According to a recent survey from international law firm Mayer Brown, the number of merger and acquisition deals targeting UK financial advisers and wealth managers has risen 11 per cent to a record high of 440 from 398 in the past year.

Changes in regulation, technology and an ageing demographic of independent financial advisers and wealth management business owners has led to increased consolidation within the sector. That increase is due in part to acquisitions by private equity-backed consolidator platforms.

We will take a more detailed look below at some of the legal issues involved with PE and potential IFA acquisitions. 

What do PE firms look for? 

PE-owned platforms often have a general model to realise multiple initial leveraged investments within a timeframe of usually around five to seven years, often through acquisitions but also organic growth.

The IFA market appeals to this type of buy-and-build strategy, as even after some consolidation the UK market is still relatively fragmented and regionally focused. There are now some 30 to 40 PE-backed advice consolidators. 

Here are some of the main factors PE firms look for in a target IFA business:

  • Reliability of revenue: How long the adviser has had the clients, if the adviser acts for the family tree, the age profile of the client base. 
  • Ease of transfer: If the client’s assets are all on platforms, if it is a DFM mandate or solely advisory, the kind of products they are invested in and how transferable they are – for example EIS.
  • Likelihood of rising revenue: Age profile of the client base, the ancillary services currently offered eg financial planning, accounts. 
  • Costs, and cost savings: Staffing and management profiles, pension benefits of staff, outsourced advisory/market information, outsourced compliance and regulatory.
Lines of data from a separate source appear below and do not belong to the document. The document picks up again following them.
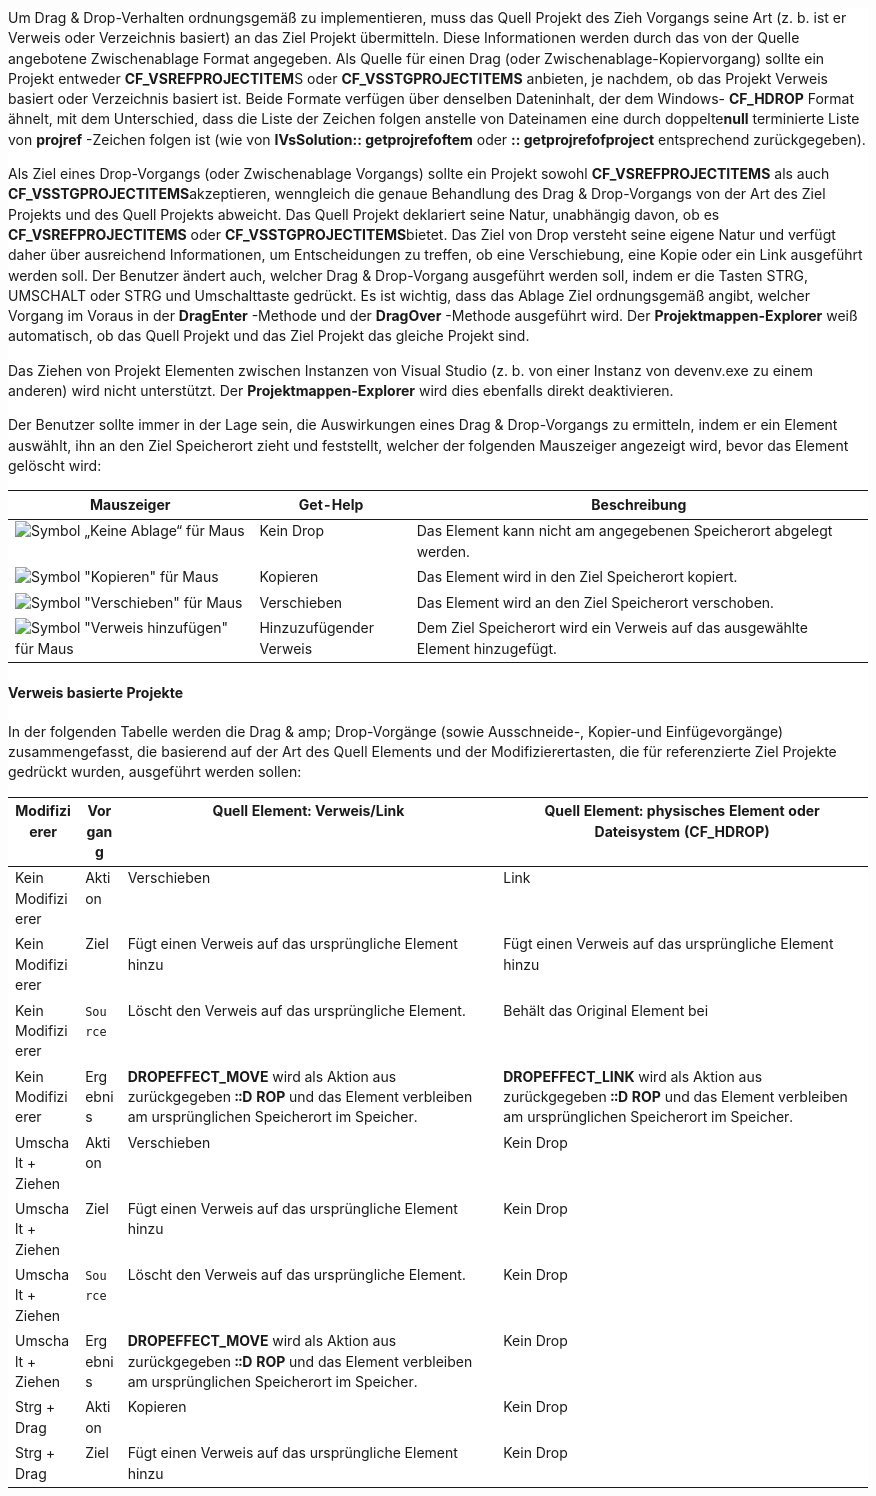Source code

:  Um Drag & Drop-Verhalten ordnungsgemäß zu implementieren, muss das Quell Projekt des Zieh Vorgangs seine Art (z. b. ist er Verweis oder Verzeichnis basiert) an das Ziel Projekt übermitteln. Diese Informationen werden durch das von der Quelle angebotene Zwischenablage Format angegeben. Als Quelle für einen Drag (oder Zwischenablage-Kopiervorgang) sollte ein Projekt entweder **CF_VSREFPROJECTITEM**S oder **CF_VSSTGPROJECTITEMS** anbieten, je nachdem, ob das Projekt Verweis basiert oder Verzeichnis basiert ist. Beide Formate verfügen über denselben Dateninhalt, der dem Windows- **CF_HDROP** Format ähnelt, mit dem Unterschied, dass die Liste der Zeichen folgen anstelle von Dateinamen eine durch doppelte**null** terminierte Liste von **projref** -Zeichen folgen ist (wie von **IVsSolution:: getprojrefoftem** oder **:: getprojrefofproject** entsprechend zurückgegeben).

  Als Ziel eines Drop-Vorgangs (oder Zwischenablage Vorgangs) sollte ein Projekt sowohl **CF_VSREFPROJECTITEMS** als auch **CF_VSSTGPROJECTITEMS**akzeptieren, wenngleich die genaue Behandlung des Drag & Drop-Vorgangs von der Art des Ziel Projekts und des Quell Projekts abweicht. Das Quell Projekt deklariert seine Natur, unabhängig davon, ob es **CF_VSREFPROJECTITEMS** oder **CF_VSSTGPROJECTITEMS**bietet. Das Ziel von Drop versteht seine eigene Natur und verfügt daher über ausreichend Informationen, um Entscheidungen zu treffen, ob eine Verschiebung, eine Kopie oder ein Link ausgeführt werden soll. Der Benutzer ändert auch, welcher Drag & Drop-Vorgang ausgeführt werden soll, indem er die Tasten STRG, UMSCHALT oder STRG und Umschalttaste gedrückt. Es ist wichtig, dass das Ablage Ziel ordnungsgemäß angibt, welcher Vorgang im Voraus in der **DragEnter** -Methode und der **DragOver** -Methode ausgeführt wird. Der **Projektmappen-Explorer** weiß automatisch, ob das Quell Projekt und das Ziel Projekt das gleiche Projekt sind.

  Das Ziehen von Projekt Elementen zwischen Instanzen von Visual Studio (z. b. von einer Instanz von devenv.exe zu einem anderen) wird nicht unterstützt. Der **Projektmappen-Explorer** wird dies ebenfalls direkt deaktivieren.

  Der Benutzer sollte immer in der Lage sein, die Auswirkungen eines Drag & Drop-Vorgangs zu ermitteln, indem er ein Element auswählt, ihn an den Ziel Speicherort zieht und feststellt, welcher der folgenden Mauszeiger angezeigt wird, bevor das Element gelöscht wird:

|Mauszeiger|Get-Help|Beschreibung|
|-------------------|-------------|-----------------|
|![Symbol „Keine Ablage“ für Maus](../../extensibility/ux-guidelines/media/0706-01-mousenodrop.png "0706-01_MouseNoDrop")|Kein Drop|Das Element kann nicht am angegebenen Speicherort abgelegt werden.|
|![Symbol "Kopieren" für Maus](../../extensibility/ux-guidelines/media/0706-02-mousecopy.png "0706-02_MouseCopy")|Kopieren|Das Element wird in den Ziel Speicherort kopiert.|
|![Symbol "Verschieben" für Maus](../../extensibility/ux-guidelines/media/0706-03-mousemove.png "0706-03_MouseMove")|Verschieben|Das Element wird an den Ziel Speicherort verschoben.|
|![Symbol "Verweis hinzufügen" für Maus](../../extensibility/ux-guidelines/media/0706-04-mouseaddref.png "0706-04_MouseAddRef")|Hinzuzufügender Verweis|Dem Ziel Speicherort wird ein Verweis auf das ausgewählte Element hinzugefügt.|

#### <a name="reference-based-projects"></a>Verweis basierte Projekte
 In der folgenden Tabelle werden die Drag & amp; Drop-Vorgänge (sowie Ausschneide-, Kopier-und Einfügevorgänge) zusammengefasst, die basierend auf der Art des Quell Elements und der Modifizierertasten, die für referenzierte Ziel Projekte gedrückt wurden, ausgeführt werden sollen:

|Modifizierer|Vorgang|Quell Element: Verweis/Link|Quell Element: physisches Element oder Dateisystem (CF_HDROP)|
|-|-|----------------------------------|-------------------------------------------------------------|
|Kein Modifizierer|Aktion|Verschieben|Link|
|Kein Modifizierer|Ziel|Fügt einen Verweis auf das ursprüngliche Element hinzu|Fügt einen Verweis auf das ursprüngliche Element hinzu|
|Kein Modifizierer|`Source`|Löscht den Verweis auf das ursprüngliche Element.|Behält das Original Element bei|
|Kein Modifizierer|Ergebnis|**DROPEFFECT_MOVE** wird als Aktion aus zurückgegeben **::D ROP** und das Element verbleiben am ursprünglichen Speicherort im Speicher.|**DROPEFFECT_LINK** wird als Aktion aus zurückgegeben **::D ROP** und das Element verbleiben am ursprünglichen Speicherort im Speicher.|
|Umschalt + Ziehen|Aktion|Verschieben|Kein Drop|
|Umschalt + Ziehen|Ziel|Fügt einen Verweis auf das ursprüngliche Element hinzu|Kein Drop|
|Umschalt + Ziehen|`Source`|Löscht den Verweis auf das ursprüngliche Element.|Kein Drop|
|Umschalt + Ziehen|Ergebnis|**DROPEFFECT_MOVE** wird als Aktion aus zurückgegeben **::D ROP** und das Element verbleiben am ursprünglichen Speicherort im Speicher.|Kein Drop|
|Strg + Drag|Aktion|Kopieren|Kein Drop|
|Strg + Drag|Ziel|Fügt einen Verweis auf das ursprüngliche Element hinzu|Kein Drop|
Among IFAs there is talk of headline multiples being paid as consideration. However, acquisition structures are becoming more sophisticated and bespoke to reflect the type of business being acquired.

For example, a headline 8x EBITDA multiple may be payable for the part of the assets under advisement attributable to the most productive age cohorts, but tapered for the more senior cohorts the closer they are to annuities. 

They may also depend on the size of the business being acquired. Cross-border PE platforms may be viewed as paying higher multiples but are often only looking for larger AUA businesses. 

Deal structures

The traditional 50 per cent upfront consideration and 50 per cent retention or deferred payment over two or three years based on AUA retention is becoming more tailored to individual businesses.

Additional conditions can be imposed to the deferred payments. Deferred payment amounts can be subject to conditions based upon revenue, AUA or profits. 

Other conditions and structures may depend on the strategic reason for the acquisition.